Ciências secretas egípcias

“Talvez um dos maiores eventos históricos da Antiguidade tenha sido o fato de que, na filosofia natural grega, a filosofia pré-socrática, homens como Demócrito, Heráclito, Tales de Mileto, Anaxímenes e Anaximandro especularam sobre teorias acerca da natureza e foram os criadores de termos técnicos tais como “tempo”, “espaço”, “átomo”, “matéria” e “energia”.

Todos esses conceitos básicos da física moderna remontam, como se sabe, à filosofia grega, pois os gregos foram os criadores desses conceitos em seu significado científico natural e específico, embora não realizassem muitos experimentos com matéria. Eles tinham poucos laboratórios, ou nenhum, e a maioria de suas teorias sobre a natureza resultou da intuição especulativa, embora usassem, às vezes, exemplos práticos para explicar o que pretendiam dizer.

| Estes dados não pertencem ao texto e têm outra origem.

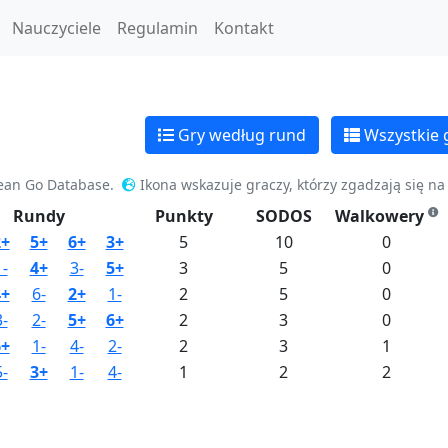
Nauczyciele
Regulamin
Kontakt
Gry według rund
Wszystkie 
ean Go Database.
Ikona wskazuje graczy, którzy zgadzają się n
Rundy
Punkty
SODOS
Walkowery
2+
5+
6+
3+
5
10
0
1-
4+
3-
5+
3
5
0
4+
6-
2+
1-
2
5
0
3-
2-
5+
6+
2
3
0
6+
1-
4-
2-
2
3
1
5-
3+
1-
4-
1
2
2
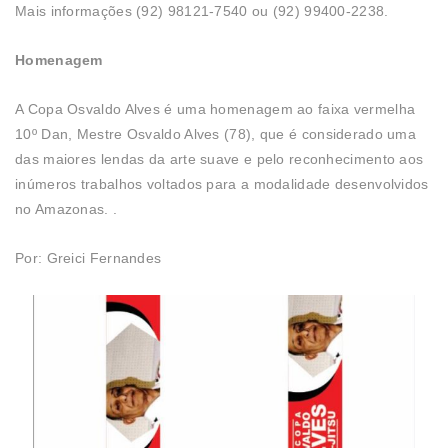
Mais informações (92) 98121-7540 ou (92) 99400-2238.
Homenagem
A Copa Osvaldo Alves é uma homenagem ao faixa vermelha
10º Dan, Mestre Osvaldo Alves (78), que é considerado uma
das maiores lendas da arte suave e pelo reconhecimento aos
inúmeros trabalhos voltados para a modalidade desenvolvidos
no Amazonas. .
Por: Greici Fernandes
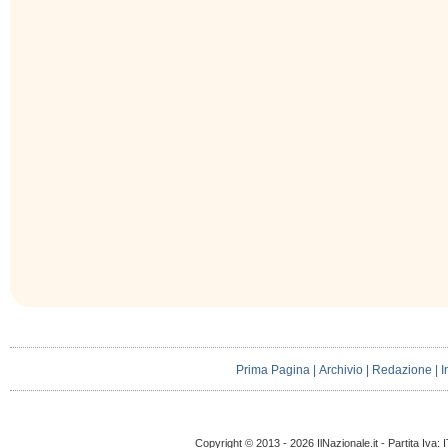
Prima Pagina
|
Archivio
|
Redazione
|
I
Copyright © 2013 - 2026 IlNazionale.it - Partita Iva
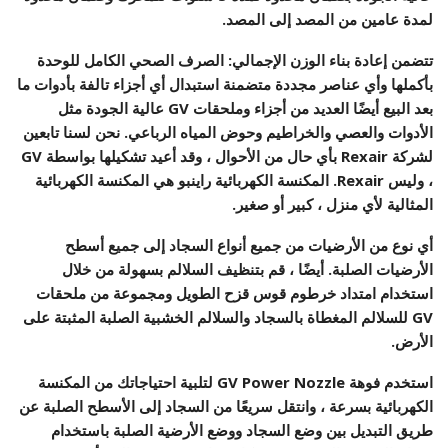
لمدة عامين من المصد إلى المصد.
تتضمن إعادة بناء الوزن الإجمالي: الصرف الصحي الكامل للوحدة
بأكملها وأي عناصر مجددة متضمنة استبدال أي أجزاء تالفة بأدوات ما
بعد البيع أيضًا العديد من أجزاء وملحقات GV عالية الجودة مثل
الأدوات والعصي والخراطيم وحوض المياه الرباعي. نحن لسنا تابعين
لشركة Rexair بأي حال من الأحوال ، وقد أعيد تشكيلها بواسطة GV
، وليس Rexair. المكنسة الكهربائية راينبو هي المكنسة الكهربائية
المثالية لأي منزل ، كبير أو صغير.
أي نوع من الأرضيات من جميع أنواع السجاد إلى جميع أسطح
الأرضيات الصلبة. أيضًا ، قم بتنظيف السلالم بسهولة من خلال
استخدام امتداد خرطوم قوس قزح الطويل ومجموعة من ملحقات
GV للسلالم المغطاة بالسجاد والسلالم الخشبية الصلبة المثبتة على
الأرض.
استخدم فوهة GV Power Nozzle لتلبية احتياجاتك من المكنسة
الكهربائية بسرعة ، وانتقل سريعًا من السجاد إلى الأسطح الصلبة عن
طريق التبديل بين وضع السجاد ووضع الأرضية الصلبة باستخدام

Os gregos nunca pensaram em provar ou demonstrar tais coisas pela experimentação, como é o procedimento comum dos cientistas atuais; se temos esse modelo especulativo, tentamos prová-lo num experimento prático, mostrando que ele se ajusta ou não aos fatos. Isso os gregos não fizeram. Mas então o pensamento grego naturalmente e, lamentavelmente numa fase muito diluída – conheceu as ciências secretas egípcias, que consistiam inteiramente numa antiquíssima tradição artesanal e prática sobre o comportamento da matéria. Os egípcios sabiam muito pelo ângulo prático. Sabiam como fabricar o esmalte e a tinta invisível, e toda espécie de complicadas ligas e, quando esses dois mundos se encontraram, no Egito ptolomaico, esse fato foi imensamente fecundo para ambos, pois o que na tradição egipcia consistia em receitas e pensamento religioso conjugava-se agora com o acurado pensamento científico dos gregos.

Chamaríamos a isso o momento do nascimento da alquimia, quando os modelos de pensamento da filosofia grega convergiram com as práticas experimentais das tradições egípcias.”

 

VON FRANZ, Marie-Louise. Alquimia, Uma introdução ao simbolismo e seu significado na psicologia de Carl G. Jung, Ed. Cultrix 2022, Pág 135-137.